As she spoke, a reporter asked about the top Mace was wearing, a top emblazoned with a large, red letter “A.”
“I am wearing this Scarlet Letter after the week I just had … being a woman up here and being demonized for my vote [in favor of ousting McCarthy],” she said. “I’ve been demonized for my vote and having my own voice. But I’m here to let the rest of the world know that I’m on the side of the people. I’m not on the side of the establishment. And I’m going to do the right thing every single time no matter the consequences, because I don’t answer to anybody in D.C.”
Though Rep. Lauren Boebert, R-Colo., appeared to try to avoid reporters by hastily jumping into an elevator after she left the conference meeting, once cornered there she also said she’d be “voting for Jim Jordan on the floor.”
At least one other lawmaker, Rep. Max Miller, R-Ohio, has also said he plans on voting for Jordan on the floor.
Others, including Rep. Matt Gaetz, R-Fla., who filed to motion to vacate the chair that led to McCarthy’s ouster, said they would be willing to support either Scalise or Jordan.
“Long live Speaker Scalise,” Gaetz said as he hurried from the building after the vote with reporters and photographers in tow.
The situation was enough to make Rep. Troy Nehls, R-Texas, exclaim that he didn’t know “how the hell you get to 218,” the majority needed in the 435-member House to become speaker.
Even if a vote is held on Thursday, he suggested, “It could be a very long week.”
But Rules Committee Chairman Tom Cole, R-Okla., was philosophical about the situation.
“We’ve got two really good choices,” he said.
“They both did a really good job last night,” Cole said of a candidate night held by the Republicans Tuesday evening.
“I think they’re both really respected — it’s not like these are unknown figures. Quite the opposite. So I think it will be a very competitive race,” he said.
Asked if he was concerned a minority in the party wouldn’t go along with the choice of speaker and might ultimately try to drive the winner out just as McCarthy was driven out, Cole said, “we ought to let the majority [decide] the direction we go in, and then, if people want to be part of this conference, I think they should have the decency to respect the decision on the floor and support our chosen leader.”
If there was a consensus as lawmaker after lawmaker left Wednesday’s meeting it was that they want to avoid a repeat of the embarrassing, 15 rounds of televised voting that led to McCarthy being speaker in January.
That’s one reason so much is being done behind closed doors this week.

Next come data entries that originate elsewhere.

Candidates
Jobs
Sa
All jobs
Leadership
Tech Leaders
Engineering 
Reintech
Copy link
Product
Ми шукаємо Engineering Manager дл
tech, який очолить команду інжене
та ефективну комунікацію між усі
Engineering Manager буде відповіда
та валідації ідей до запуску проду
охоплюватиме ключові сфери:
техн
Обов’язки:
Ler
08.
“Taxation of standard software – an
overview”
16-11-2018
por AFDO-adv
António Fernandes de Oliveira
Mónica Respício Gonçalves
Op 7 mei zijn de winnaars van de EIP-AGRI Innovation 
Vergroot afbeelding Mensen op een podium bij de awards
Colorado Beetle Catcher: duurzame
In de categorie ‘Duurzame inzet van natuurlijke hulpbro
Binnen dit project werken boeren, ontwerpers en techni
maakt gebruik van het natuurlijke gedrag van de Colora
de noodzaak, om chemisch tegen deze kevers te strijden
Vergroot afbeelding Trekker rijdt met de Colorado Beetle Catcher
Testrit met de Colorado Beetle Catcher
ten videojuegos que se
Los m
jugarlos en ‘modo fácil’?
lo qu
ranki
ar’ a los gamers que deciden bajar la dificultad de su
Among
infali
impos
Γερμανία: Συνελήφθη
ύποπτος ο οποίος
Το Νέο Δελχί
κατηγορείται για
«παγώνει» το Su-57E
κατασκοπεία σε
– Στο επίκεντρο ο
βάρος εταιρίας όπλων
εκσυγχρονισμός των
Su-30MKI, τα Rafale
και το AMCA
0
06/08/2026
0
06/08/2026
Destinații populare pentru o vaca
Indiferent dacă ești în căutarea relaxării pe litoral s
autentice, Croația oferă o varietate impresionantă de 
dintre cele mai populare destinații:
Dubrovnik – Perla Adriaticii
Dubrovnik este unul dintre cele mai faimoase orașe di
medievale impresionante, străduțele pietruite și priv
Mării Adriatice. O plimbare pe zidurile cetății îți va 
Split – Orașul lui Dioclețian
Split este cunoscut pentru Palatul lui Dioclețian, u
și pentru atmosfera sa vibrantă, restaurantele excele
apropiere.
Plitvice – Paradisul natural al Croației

Whatever happens Thursday, all involved acknowledged they’re under a tight deadline to work things out; the continuing resolution that is keeping the government open at the moment expires on Nov. 17.
Meanwhile, as all of this transpired, Capitol workers helped former Speaker McCarthy’s staff pack up his office. Among the items removed today were scores of boxes, furniture and a large painting of Abraham Lincoln.